# Comparing Versions

Producing multiple versions of a design is something design teams routinely do. Yet too often we neglect to test how people respond to multiple versions systematically. We aim to change that.

SoundingBox has two ways to make comparing different versions of your design easy: balanced comparisons and prototype A/B tests. Each has a slightly different approach to helping you answer your research question.


Balanced comparisons and prototype A/B tests are both types of the split test test architecture. We provide templates for each to help you get started.

# Balanced Comparison Tests

Balanced comparison tests are a great way to test multiple versions of something while reducing bias.

Let's say you have multiple versions of a prototype and you would like people to give you feedback on each version. But, to reduce bias, you want to alternate the order that you show people the versions. This is what is called a balanced comparison test, and it is something SoundingBox fully supports, even when you have three versions.

# Why Balanced Comparison

Perhaps you've read about anchor bias. But common sense could tell you just as much: the first thing people experience can affect how they feel about subsequent things. A balanced comparison test alternates the stimulus order to reduce anchoring bias.

▶ Work item
Copy out the supplied passage on comparing design versions word for word, from start to finish.

▶ Information shown
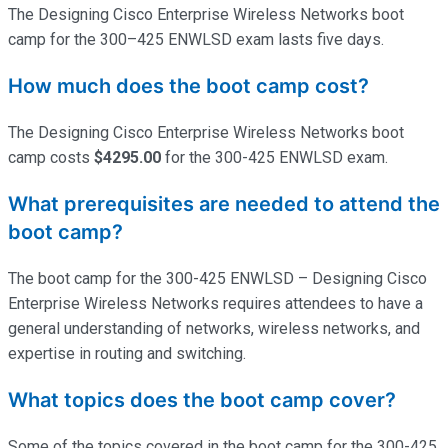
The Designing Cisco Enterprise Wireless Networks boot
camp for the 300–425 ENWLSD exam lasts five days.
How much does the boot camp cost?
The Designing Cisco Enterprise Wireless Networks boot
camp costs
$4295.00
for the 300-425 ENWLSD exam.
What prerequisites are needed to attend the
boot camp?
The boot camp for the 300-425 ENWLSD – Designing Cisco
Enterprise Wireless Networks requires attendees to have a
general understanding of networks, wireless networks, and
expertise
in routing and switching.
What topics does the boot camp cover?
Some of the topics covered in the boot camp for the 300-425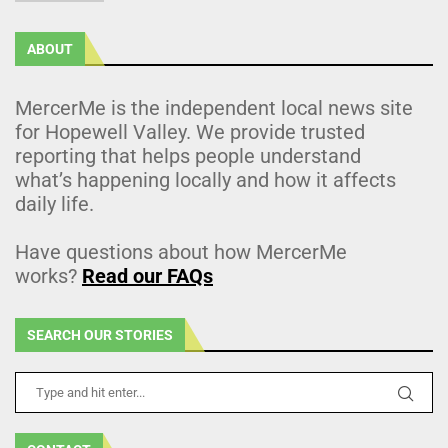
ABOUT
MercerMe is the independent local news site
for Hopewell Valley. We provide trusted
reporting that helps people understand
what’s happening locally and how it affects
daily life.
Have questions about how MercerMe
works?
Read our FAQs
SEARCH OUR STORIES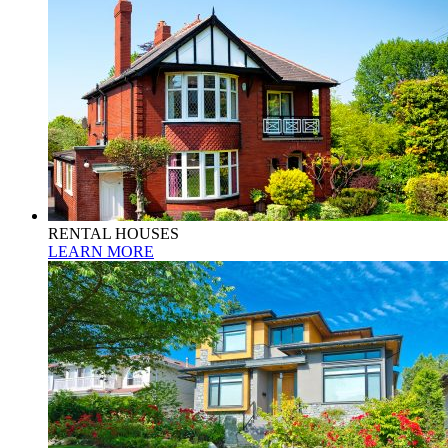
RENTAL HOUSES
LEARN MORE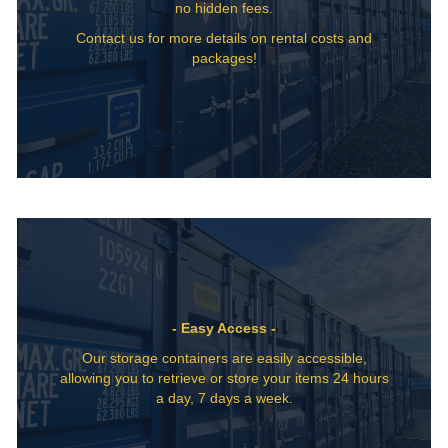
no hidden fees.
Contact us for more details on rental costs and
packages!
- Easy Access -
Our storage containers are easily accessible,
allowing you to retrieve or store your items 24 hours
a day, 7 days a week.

▶ Reply
# Comparing Versions

Producing multiple versions of a design is something design teams routinely do. Yet too often we neglect to test how people respond to multiple versions systematically. We aim to change that.

SoundingBox has two ways to make comparing different versions of your design easy: balanced comparisons and prototype A/B tests. Each has a slightly different approach to helping you answer your research question.


Balanced comparisons and prototype A/B tests are both types of the split test test architecture. We provide templates for each to help you get started.

# Balanced Comparison Tests

Balanced comparison tests are a great way to test multiple versions of something while reducing bias.

Let's say you have multiple versions of a prototype and you would like people to give you feedback on each version. But, to reduce bias, you want to alternate the order that you show people the versions. This is what is called a balanced comparison test, and it is something SoundingBox fully supports, even when you have three versions.

# Why Balanced Comparison

Perhaps you've read about anchor bias. But common sense could tell you just as much: the first thing people experience can affect how they feel about subsequent things. A balanced comparison test alternates the stimulus order to reduce anchoring bias.